■ Task description: Take the entries that follow and return only the lines from the one with "legume: present [815,222,886,258]" through the final line, leaving every picture behind.

=== Provided material ===

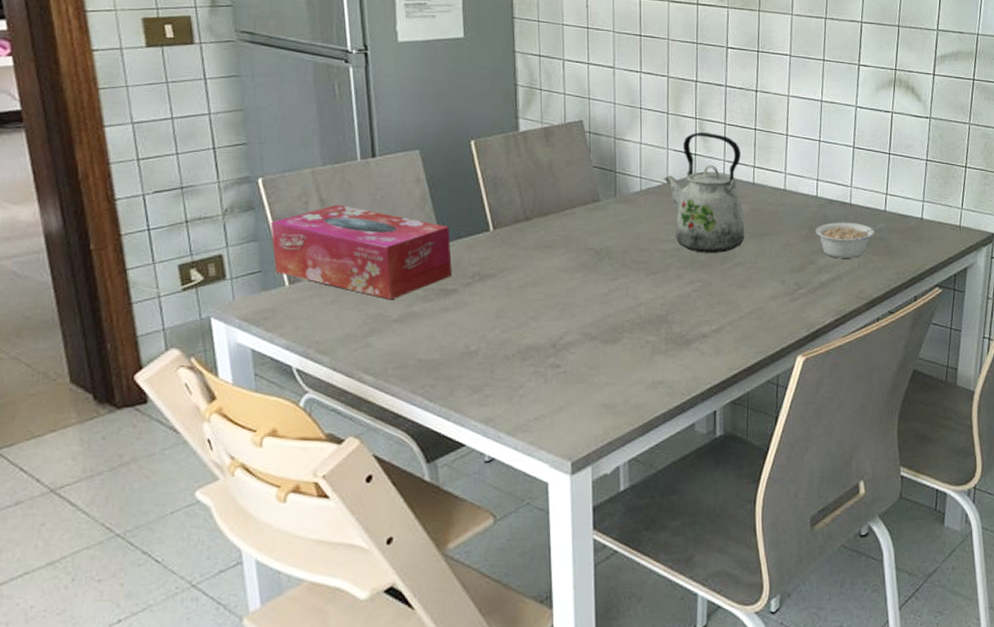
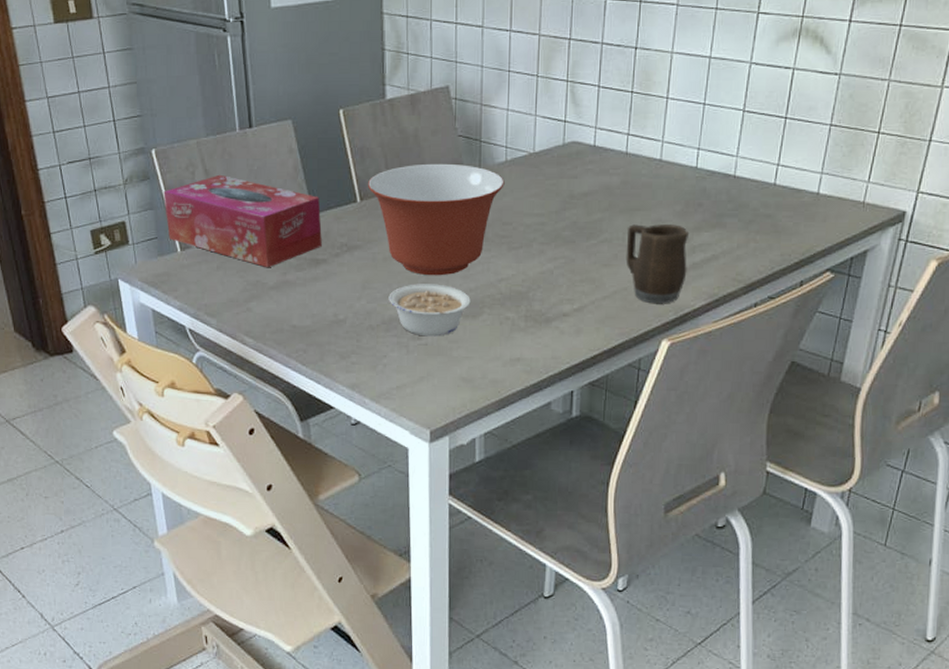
mixing bowl: none [500,193,640,303] -> present [367,163,505,276]
legume: none [524,310,610,364] -> present [388,284,471,337]
kettle: present [664,131,745,253] -> none [530,96,614,228]
mug: none [758,248,815,322] -> present [626,224,690,304]
legume: present [815,222,886,258] -> none [692,196,775,237]

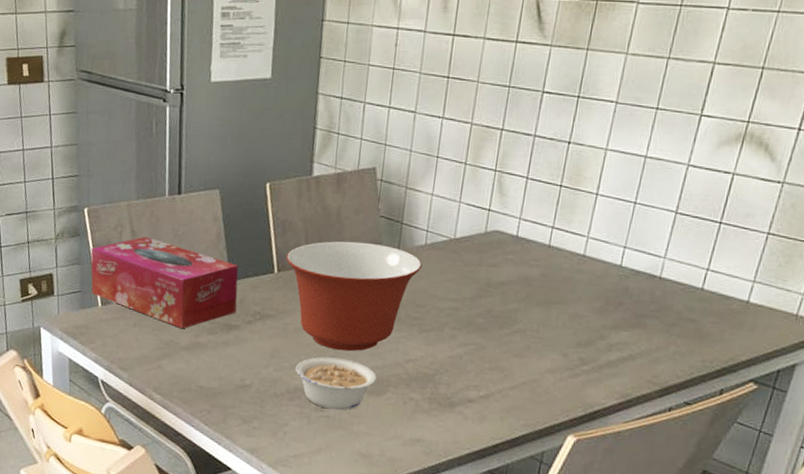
mug: present [626,224,690,304] -> none [538,317,607,400]

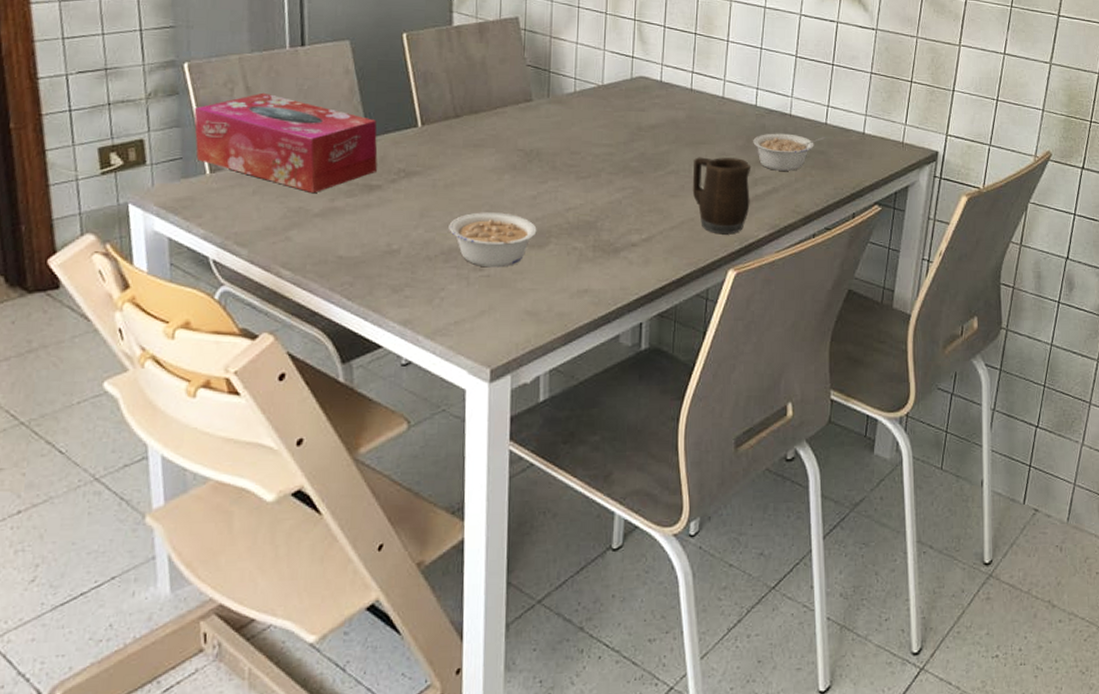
mixing bowl: present [285,241,422,352] -> none [429,91,573,204]
mug: none [538,317,607,400] -> present [692,157,752,235]
legume: none [612,296,701,338] -> present [753,133,826,171]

===

■ Written response:
legume: present [815,222,886,258] -> none [692,196,775,237]

mug: present [626,224,690,304] -> none [538,317,607,400]

mixing bowl: present [285,241,422,352] -> none [429,91,573,204]
mug: none [538,317,607,400] -> present [692,157,752,235]
legume: none [612,296,701,338] -> present [753,133,826,171]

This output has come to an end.